Ghana Rated ‘Robust’ on Climate Resilience, But Funding Gaps Threaten Progress

Ghana has emerged as one of Africa’s better performers in a new global ranking that measures how well countries are preparing their economies to withstand the growing impacts of climate change.
According to the Resilient Economies Index released by the Global Center on Adaptation (GCA), Ghana received an overall rating of “Robust”, reflecting solid progress in climate policy and planning. However, the report warns that the country’s limited access to funding could slow down real-world implementation of its adaptation plans.
Ghana’s Climate Resilience in Focus
The report evaluates countries across three key areas: economy, policy, and finance, to determine how well they are building climate-resilient systems. Ghana scored “Pioneering” for its economy, “Robust” for policy, and “Consolidating” for finance.
In essence, Ghana is performing strongly in setting national goals and aligning economic growth with climate resilience. Its “Pioneering” economic score places it among the few African countries actively embedding climate adaptation into national development priorities. This includes efforts to safeguard agriculture, strengthen renewable energy, and reinforce climate-smart infrastructure.
Ghana’s “Robust” policy rating also points to its comprehensive institutional readiness. Over the last decade, the country has rolled out multiple frameworks and strategies aimed at tackling climate threats, from national adaptation plans to sustainable energy and water resource management policies.
Yet, the “Consolidating” score under finance remains a cause for concern. Despite a clear policy direction, Ghana’s capacity to fund adaptation measures is limited. The report attributes this to high public debt, constrained fiscal space, and difficulties accessing international climate funds.
Standing Tall in West Africa
Within the West African sub-region, Ghana’s performance stands out. Neighbouring economies such as Nigeria and Côte d’Ivoire scored lower overall, reflecting slower progress in mainstreaming climate resilience into national development. Ghana’s strong policy base and emerging financing systems give it a competitive edge.
However, the report notes that East African countries, including Kenya and Uganda, are setting the continental pace. These nations earned “Pioneering” scores across all three areas, combining strong climate governance with innovative local financing mechanisms. Ethiopia, Tanzania, and Malawi also earned high marks for integrating adaptation into their economic and policy frameworks.
At the other end of the spectrum, countries like Liberia, Guinea-Bissau, and Djibouti remain at the “Foundational” stage, still working to establish basic structures for climate resilience.
The Big Challenge: Turning Ambition into Action
The GCA report identifies a growing “ambition-action gap” across Africa. Many nations, Ghana included, are developing strong policies but struggling to secure the funds needed to make those policies work in practice.
While Ghana has demonstrated leadership in climate planning, actual project implementation remains underfunded. The report notes that domestic budget constraints, coupled with slow access to global climate finance, continue to limit impact on the ground.

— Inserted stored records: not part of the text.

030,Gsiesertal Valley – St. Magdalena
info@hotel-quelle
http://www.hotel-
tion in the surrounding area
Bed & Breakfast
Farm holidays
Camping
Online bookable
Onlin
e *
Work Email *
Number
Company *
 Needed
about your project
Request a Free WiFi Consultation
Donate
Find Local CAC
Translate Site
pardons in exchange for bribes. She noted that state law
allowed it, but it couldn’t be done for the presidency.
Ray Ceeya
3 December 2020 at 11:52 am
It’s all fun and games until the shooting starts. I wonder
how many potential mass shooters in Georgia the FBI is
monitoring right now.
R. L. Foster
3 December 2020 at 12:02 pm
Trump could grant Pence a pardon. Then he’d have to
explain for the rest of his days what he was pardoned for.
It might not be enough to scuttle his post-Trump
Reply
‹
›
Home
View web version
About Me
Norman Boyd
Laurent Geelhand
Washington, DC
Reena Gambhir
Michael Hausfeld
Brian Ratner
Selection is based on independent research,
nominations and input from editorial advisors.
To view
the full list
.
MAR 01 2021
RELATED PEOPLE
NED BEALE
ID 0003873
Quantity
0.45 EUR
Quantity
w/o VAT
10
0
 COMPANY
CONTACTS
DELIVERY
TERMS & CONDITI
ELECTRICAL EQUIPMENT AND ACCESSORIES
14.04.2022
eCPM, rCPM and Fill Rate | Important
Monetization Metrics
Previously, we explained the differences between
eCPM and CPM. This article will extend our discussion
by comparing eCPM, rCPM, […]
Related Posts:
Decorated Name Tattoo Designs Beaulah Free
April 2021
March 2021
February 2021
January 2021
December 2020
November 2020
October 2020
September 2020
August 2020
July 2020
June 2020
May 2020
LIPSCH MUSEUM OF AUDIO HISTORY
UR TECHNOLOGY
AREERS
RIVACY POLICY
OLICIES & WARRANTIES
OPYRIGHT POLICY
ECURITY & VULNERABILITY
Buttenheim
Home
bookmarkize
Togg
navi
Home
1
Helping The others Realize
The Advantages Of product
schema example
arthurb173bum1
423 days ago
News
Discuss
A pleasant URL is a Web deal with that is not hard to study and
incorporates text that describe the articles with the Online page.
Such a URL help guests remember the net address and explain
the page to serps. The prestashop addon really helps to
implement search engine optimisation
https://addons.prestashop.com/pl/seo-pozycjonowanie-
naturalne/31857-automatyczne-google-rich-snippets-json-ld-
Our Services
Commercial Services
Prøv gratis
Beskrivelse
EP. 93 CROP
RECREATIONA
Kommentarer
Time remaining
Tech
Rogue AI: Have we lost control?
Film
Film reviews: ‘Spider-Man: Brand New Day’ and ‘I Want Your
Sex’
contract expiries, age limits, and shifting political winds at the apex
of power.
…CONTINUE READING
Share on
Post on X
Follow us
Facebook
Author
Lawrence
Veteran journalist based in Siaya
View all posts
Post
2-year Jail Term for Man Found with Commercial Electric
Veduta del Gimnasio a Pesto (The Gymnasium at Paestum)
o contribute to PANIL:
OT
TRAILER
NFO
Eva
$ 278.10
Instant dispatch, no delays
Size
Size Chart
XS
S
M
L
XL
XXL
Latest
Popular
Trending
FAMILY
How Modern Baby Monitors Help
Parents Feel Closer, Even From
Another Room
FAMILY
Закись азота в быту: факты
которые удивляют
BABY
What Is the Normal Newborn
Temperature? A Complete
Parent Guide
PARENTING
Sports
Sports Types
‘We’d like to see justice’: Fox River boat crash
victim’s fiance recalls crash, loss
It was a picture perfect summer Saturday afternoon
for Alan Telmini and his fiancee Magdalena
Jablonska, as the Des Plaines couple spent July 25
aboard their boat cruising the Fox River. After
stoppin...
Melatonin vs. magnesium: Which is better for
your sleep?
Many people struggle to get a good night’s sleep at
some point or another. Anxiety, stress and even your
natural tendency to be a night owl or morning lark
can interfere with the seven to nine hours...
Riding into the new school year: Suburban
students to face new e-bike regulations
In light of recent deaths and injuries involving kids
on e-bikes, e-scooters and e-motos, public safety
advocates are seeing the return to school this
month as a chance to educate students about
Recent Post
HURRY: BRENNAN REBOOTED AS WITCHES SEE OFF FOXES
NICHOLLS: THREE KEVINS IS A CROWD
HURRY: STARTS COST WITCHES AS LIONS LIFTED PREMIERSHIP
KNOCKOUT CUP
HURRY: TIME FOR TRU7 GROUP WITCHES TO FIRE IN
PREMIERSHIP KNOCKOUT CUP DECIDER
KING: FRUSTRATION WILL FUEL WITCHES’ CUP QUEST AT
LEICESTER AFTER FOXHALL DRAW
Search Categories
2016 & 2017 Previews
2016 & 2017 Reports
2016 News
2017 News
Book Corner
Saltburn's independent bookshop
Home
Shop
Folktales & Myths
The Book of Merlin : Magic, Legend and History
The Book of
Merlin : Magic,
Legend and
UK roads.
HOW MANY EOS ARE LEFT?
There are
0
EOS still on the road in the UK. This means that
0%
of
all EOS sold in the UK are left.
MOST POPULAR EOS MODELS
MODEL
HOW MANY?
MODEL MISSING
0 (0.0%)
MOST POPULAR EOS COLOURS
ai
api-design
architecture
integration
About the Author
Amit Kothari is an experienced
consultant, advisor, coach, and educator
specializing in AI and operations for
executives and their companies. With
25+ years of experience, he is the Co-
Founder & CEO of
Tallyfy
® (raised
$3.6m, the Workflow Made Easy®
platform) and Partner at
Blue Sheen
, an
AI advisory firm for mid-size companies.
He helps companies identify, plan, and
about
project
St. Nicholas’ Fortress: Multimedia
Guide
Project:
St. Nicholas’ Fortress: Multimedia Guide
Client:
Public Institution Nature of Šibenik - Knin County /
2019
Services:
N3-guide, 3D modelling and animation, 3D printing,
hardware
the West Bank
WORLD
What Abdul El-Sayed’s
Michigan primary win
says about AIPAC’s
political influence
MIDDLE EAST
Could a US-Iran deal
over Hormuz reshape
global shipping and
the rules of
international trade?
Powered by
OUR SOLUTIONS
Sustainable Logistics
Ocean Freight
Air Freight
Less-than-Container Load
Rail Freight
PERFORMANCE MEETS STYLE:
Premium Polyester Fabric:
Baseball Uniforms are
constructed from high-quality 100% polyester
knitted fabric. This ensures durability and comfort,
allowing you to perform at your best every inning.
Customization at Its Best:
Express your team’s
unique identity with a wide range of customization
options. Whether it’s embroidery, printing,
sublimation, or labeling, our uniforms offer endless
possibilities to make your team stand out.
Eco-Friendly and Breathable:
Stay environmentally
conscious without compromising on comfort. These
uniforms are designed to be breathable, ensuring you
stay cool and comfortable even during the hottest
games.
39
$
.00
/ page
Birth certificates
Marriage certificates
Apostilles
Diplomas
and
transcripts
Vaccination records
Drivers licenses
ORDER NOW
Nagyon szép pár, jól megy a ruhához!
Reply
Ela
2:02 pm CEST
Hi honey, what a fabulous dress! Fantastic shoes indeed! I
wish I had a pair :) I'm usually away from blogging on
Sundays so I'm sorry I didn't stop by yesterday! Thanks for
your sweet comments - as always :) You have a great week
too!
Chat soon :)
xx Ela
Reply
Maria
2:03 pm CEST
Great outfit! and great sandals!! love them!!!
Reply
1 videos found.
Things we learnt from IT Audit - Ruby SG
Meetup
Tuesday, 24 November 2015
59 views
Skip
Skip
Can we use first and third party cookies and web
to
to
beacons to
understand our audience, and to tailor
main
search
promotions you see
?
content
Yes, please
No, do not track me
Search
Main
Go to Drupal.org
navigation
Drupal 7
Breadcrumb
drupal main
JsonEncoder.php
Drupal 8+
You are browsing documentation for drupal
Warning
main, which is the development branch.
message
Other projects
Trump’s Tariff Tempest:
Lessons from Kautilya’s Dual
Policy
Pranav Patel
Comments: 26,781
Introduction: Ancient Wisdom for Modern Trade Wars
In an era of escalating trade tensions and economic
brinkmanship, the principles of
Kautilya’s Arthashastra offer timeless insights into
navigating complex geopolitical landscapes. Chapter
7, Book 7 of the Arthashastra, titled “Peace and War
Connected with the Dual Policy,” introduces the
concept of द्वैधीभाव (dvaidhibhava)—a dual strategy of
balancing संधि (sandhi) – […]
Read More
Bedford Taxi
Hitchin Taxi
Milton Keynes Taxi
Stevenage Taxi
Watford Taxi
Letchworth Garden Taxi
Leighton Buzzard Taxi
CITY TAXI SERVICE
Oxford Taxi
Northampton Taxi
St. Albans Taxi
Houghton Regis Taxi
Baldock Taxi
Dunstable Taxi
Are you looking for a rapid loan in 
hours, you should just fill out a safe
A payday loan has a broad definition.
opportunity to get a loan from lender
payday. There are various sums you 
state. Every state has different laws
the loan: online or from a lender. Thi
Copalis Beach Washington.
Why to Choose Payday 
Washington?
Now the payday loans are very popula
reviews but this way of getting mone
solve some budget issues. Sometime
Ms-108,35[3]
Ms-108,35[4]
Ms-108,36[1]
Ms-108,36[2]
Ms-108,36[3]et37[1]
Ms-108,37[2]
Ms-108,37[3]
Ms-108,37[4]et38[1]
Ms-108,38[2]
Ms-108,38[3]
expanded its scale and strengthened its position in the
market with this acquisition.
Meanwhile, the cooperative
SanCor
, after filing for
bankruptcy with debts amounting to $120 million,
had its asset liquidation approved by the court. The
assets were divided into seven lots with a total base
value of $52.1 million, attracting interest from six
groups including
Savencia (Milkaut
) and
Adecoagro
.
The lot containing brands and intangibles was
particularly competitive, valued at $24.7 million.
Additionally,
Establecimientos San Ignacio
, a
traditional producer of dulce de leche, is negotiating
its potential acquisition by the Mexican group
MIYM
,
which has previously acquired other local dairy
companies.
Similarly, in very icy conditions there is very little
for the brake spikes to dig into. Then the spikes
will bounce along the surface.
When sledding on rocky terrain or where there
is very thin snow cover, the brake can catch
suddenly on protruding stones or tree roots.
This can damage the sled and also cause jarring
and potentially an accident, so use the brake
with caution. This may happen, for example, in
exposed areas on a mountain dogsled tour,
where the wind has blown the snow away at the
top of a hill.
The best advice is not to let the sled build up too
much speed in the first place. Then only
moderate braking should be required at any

Building the Future of Resilience
For Ghana, the path forward is clear: turn strong policy into tangible results. This will require improving coordination across ministries, expanding partnerships with private investors, and leveraging international funds to support local adaptation projects.
Experts say Ghana’s experience mirrors Africa’s broader challenge. The continent has no shortage of vision or ideas, but a persistent shortage of finance to match them.
The Resilient Economies Index makes one thing clear: while Ghana’s direction is right, sustaining progress will depend on mobilizing the resources needed to build a truly climate-resilient future.